The fresh industrial action is in addition to strikes that are already underway, which came about after concerns of alleged “blacklisting” of refuse workers who took strike action in 2017.
The union claims that the council made payments worth “several thousand pounds” to a group of refuse workers who did not take part in last year’s bin dispute.
The council said that no payments were made to employees who were represented by the GMB union in the refuse service for not going on strike during the industrial action last year.
As a result of the strikes,contingency plans set up by the council to deal with the city’s waste during this time may mean “the general waste and the recycling are mixed and put into the back of the same collection vehicle, but only where a separate service is not possible,” the council said.
Unite assistant general secretary Howard Beckett, said: “The residents of Birmingham are seeing their rubbish pile up because of secret payments agreed by council officials and those same officials have for weeks now been busy trying to cover their own backs, rather than allow the elected councillors to resolve the dispute.”

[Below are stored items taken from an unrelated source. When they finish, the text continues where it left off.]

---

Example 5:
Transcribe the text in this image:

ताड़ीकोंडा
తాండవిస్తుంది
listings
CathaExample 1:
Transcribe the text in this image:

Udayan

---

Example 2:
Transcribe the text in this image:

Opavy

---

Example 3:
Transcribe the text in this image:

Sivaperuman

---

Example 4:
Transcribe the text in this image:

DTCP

Unite says it “remains committed” to entering into further negotiations to end the dispute once and for all by agreeing parity payments for the workforce. It says “in this sprit” It has called off the strike scheduled for today (Monday 4 March) to “allow talks to proceed”.

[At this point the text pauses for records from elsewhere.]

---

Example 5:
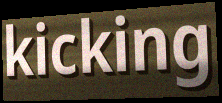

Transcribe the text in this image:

kicking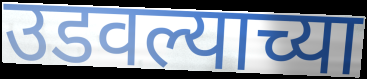
उडवल्याच्याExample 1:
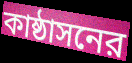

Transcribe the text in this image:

কাষ্ঠাসনের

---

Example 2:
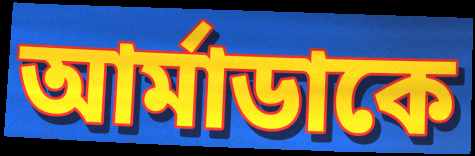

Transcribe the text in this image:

আর্মাডাকে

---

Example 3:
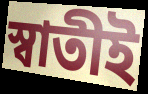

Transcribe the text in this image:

স্বাতীই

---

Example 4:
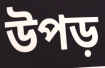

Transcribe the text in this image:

উপড়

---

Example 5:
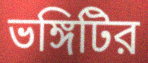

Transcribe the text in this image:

ভঙ্গিটিরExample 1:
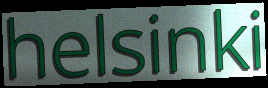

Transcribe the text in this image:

helsinki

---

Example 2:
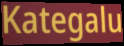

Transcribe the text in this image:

“Now we would urge the trades unions to return to talks to avoid further damaging action.
Cllr Brett O’Reilly, Cabinet Member for Clean Streets, Waste and Recycling, said: “The very reasonable offer that was previously rejected is still on the table, but is conditional on all current litigation and industrial disputes being brought to an end, including the current ballot to finish on 8 March.”
The strike dates that Unite has announced are: Friday 8 March, Tuesday 12 March, Wednesday 13 March, Thursday 21 March, Friday 22 March.
In the industrial action ballot which was announced on December 14 the workers voted by 94% in favour of strike action and 97 per cent for industrial action short of a strike.